Stored entries:
——

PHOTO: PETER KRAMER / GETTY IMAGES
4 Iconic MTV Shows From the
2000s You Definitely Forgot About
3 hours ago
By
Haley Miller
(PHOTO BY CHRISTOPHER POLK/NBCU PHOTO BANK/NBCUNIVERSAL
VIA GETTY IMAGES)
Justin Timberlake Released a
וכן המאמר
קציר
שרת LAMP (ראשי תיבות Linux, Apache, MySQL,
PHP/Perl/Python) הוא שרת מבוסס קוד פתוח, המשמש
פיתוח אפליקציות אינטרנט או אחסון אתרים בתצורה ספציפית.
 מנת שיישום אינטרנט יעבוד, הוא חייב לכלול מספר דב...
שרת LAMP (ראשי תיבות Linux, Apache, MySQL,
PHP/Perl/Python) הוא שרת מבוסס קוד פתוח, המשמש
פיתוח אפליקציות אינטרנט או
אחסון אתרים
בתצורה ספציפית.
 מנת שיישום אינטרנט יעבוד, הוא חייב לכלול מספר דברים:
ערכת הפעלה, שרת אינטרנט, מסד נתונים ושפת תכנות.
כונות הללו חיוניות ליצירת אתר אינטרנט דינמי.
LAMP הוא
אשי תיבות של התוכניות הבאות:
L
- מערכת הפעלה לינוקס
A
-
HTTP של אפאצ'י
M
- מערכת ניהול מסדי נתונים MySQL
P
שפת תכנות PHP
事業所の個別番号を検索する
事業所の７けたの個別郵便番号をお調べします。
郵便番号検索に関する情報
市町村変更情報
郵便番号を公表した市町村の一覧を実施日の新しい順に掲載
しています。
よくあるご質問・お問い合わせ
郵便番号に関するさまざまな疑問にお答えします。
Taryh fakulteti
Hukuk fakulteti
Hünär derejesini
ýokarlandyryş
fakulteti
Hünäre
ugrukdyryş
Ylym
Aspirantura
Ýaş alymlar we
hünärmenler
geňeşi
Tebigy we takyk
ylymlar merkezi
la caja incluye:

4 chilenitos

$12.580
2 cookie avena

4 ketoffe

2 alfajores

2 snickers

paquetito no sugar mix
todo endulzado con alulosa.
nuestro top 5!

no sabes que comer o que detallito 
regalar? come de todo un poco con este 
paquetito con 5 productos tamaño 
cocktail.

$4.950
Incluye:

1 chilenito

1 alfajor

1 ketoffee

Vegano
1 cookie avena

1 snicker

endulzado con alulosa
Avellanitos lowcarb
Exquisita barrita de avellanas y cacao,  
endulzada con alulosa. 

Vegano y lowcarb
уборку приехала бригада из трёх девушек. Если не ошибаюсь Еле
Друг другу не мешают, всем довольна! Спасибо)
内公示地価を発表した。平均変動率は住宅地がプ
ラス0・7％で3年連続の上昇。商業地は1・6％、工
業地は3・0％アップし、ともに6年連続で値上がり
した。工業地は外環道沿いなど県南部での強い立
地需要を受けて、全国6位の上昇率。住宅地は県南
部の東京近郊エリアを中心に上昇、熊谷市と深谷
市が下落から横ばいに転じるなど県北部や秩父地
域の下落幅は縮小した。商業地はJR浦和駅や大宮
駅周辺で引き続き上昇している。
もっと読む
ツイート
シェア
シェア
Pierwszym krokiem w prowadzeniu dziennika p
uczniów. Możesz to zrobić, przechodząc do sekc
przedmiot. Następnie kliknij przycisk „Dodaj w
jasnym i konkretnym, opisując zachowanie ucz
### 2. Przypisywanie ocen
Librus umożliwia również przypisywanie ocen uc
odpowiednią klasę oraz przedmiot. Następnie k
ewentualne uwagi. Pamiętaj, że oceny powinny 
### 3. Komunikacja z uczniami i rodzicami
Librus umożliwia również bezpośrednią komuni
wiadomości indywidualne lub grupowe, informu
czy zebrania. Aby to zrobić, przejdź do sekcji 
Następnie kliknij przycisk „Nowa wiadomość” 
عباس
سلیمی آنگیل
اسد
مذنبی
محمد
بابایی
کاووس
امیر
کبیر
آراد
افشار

——

* [TASK DESCRIPTION]: Wherever a line above contains the string "אתרים", count it; then give the total alone.

* [SOLUTION TO THIS PROBLEM]: 2